A 5090 user reports audio corruption in Issue #155 and explicitly confirmed the bug persists even with --no-asr (so it's not the Whisper auto-transcription path). The reporter speculates about Blackwell-specific kernel issues (RTX 5090 / Blackwell, CUDA 12.8, or attention kernels), and as of mid-May 2026 root cause is still open and under investigation by the k2-fsa maintainers. The RTX 5060 is the same Blackwell generation (sm_120) as the 5090, so this is a datapoint worth watching on this card. If you hit garbled output, passing ref_text explicitly (per the quick-start snippet above) is the most consistent reported workaround; if that fails, add your reproduction to the issue thread — Blackwell-specific datapoints are still being collected.

Fine-tuning fails with a shared-memory error (does not fire on the 5060)
──────────
● **Task set**
1. Copy the Blackwell audio-corruption text from "A 5090 user" to "on the 5060)", and swap "k2-fsa maintainers" for "project maintainers".
2. Write the next part of the text on the Blackwell audio-corruption issue, picking up right after its last line.
The records have nothing to do with the text about the Blackwell audio-corruption issue.

● **Supplied data**
──────────
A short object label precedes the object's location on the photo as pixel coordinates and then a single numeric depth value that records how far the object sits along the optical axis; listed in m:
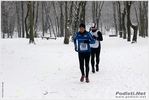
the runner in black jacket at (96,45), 9.66
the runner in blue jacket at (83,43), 8.30
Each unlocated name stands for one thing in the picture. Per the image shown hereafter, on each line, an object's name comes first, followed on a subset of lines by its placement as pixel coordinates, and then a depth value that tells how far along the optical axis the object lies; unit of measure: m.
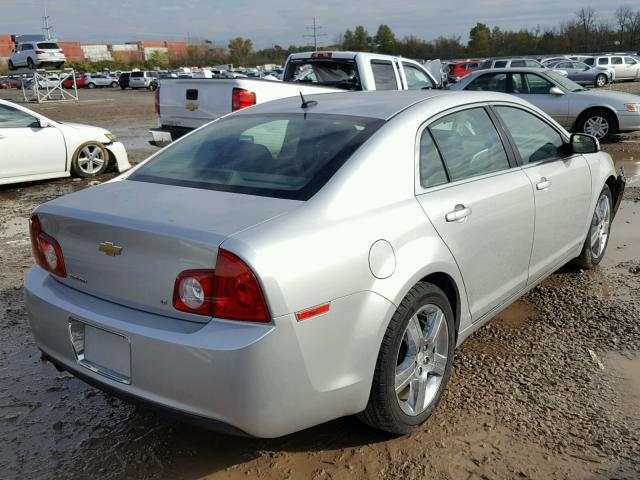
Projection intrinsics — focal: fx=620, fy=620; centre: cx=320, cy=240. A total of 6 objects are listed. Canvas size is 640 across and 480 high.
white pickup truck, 8.11
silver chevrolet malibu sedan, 2.32
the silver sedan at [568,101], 12.39
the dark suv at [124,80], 55.35
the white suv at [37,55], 39.88
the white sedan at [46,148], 8.95
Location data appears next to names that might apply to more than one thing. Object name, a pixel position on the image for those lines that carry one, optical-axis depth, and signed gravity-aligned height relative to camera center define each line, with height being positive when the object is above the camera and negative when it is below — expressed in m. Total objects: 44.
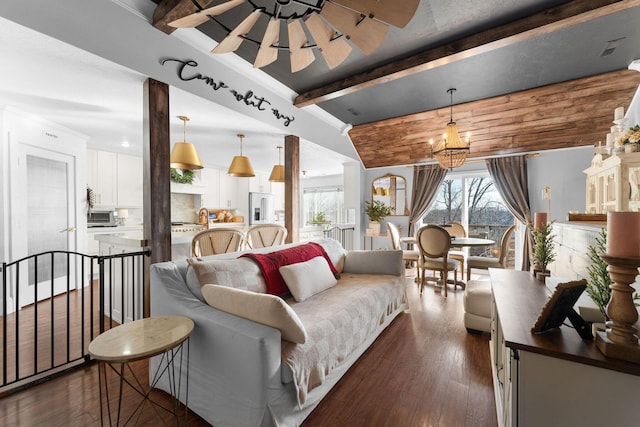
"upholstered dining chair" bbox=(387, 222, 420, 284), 4.57 -0.55
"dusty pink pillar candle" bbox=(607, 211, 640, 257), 0.86 -0.08
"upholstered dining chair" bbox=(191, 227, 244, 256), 2.80 -0.34
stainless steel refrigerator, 7.18 +0.07
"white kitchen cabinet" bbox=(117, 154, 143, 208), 5.14 +0.58
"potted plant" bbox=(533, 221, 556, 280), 1.92 -0.30
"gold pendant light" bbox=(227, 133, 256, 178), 3.99 +0.63
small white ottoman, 2.54 -0.96
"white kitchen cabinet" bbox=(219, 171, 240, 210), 6.97 +0.49
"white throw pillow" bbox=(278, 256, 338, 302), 2.21 -0.59
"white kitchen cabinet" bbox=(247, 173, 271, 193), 7.32 +0.75
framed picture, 1.02 -0.39
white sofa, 1.31 -0.81
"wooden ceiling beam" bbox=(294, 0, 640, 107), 1.98 +1.49
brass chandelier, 3.31 +0.77
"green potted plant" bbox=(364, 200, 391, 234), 5.86 -0.06
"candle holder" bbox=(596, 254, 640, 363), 0.85 -0.34
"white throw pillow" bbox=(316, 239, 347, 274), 3.10 -0.49
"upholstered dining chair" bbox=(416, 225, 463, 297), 3.73 -0.56
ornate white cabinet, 2.20 +0.25
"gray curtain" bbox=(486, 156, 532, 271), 4.68 +0.43
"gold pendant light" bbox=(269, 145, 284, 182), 4.71 +0.65
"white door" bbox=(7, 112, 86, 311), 3.17 +0.17
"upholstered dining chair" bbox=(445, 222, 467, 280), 4.58 -0.40
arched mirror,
──────────
● **Response list**
1.
A 5090 user reports audio corruption in Issue #155 and explicitly confirmed the bug persists even with --no-asr (so it's not the Whisper auto-transcription path). The reporter speculates about Blackwell-specific kernel issues (RTX 5090 / Blackwell, CUDA 12.8, or attention kernels), and as of mid-May 2026 root cause is still open and under investigation by the project maintainers. The RTX 5060 is the same Blackwell generation (sm_120) as the 5090, so this is a datapoint worth watching on this card. If you hit garbled output, passing ref_text explicitly (per the quick-start snippet above) is the most consistent reported workaround; if that fails, add your reproduction to the issue thread — Blackwell-specific datapoints are still being collected.

Fine-tuning fails with a shared-memory error (does not fire on the 5060)

2.
OmniVoice's flex_attention training path needs ~128 KB of shared memory per block, exceeding the ~99 KB hardware limit on Ada Lovelace (sm_89) and Ampere (sm_86) consumer/workstation cards — see Issue #83, which names the RTX 4090 and A6000 and states "fine-tuning is currently only possible on A100 / H100 / Blackwell — every other consumer or workstation card will fail." The RTX 5060 is Blackwell (sm_120), which sits in that supported tier (228 KB shared memory per block), so this error does not fire on the 5060 — the issue is scoped to Ampere/Ada only. Inference works on all of these cards regardless; this wall is fine-tuning only.

`pip install` fails / wrong CUDA version

You must use the +cu128 PyTorch wheel for the 5060. The default pip install torch index ships cu121, which won't initialise kernels on sm_120 — you'll see a "CUDA error: no kernel image" at the first inference call. Force-reinstall PyTorch with the --extra-index-url https://download.pytorch.org/whl/cu128 flag from step 2 to match the upstream pin exactly.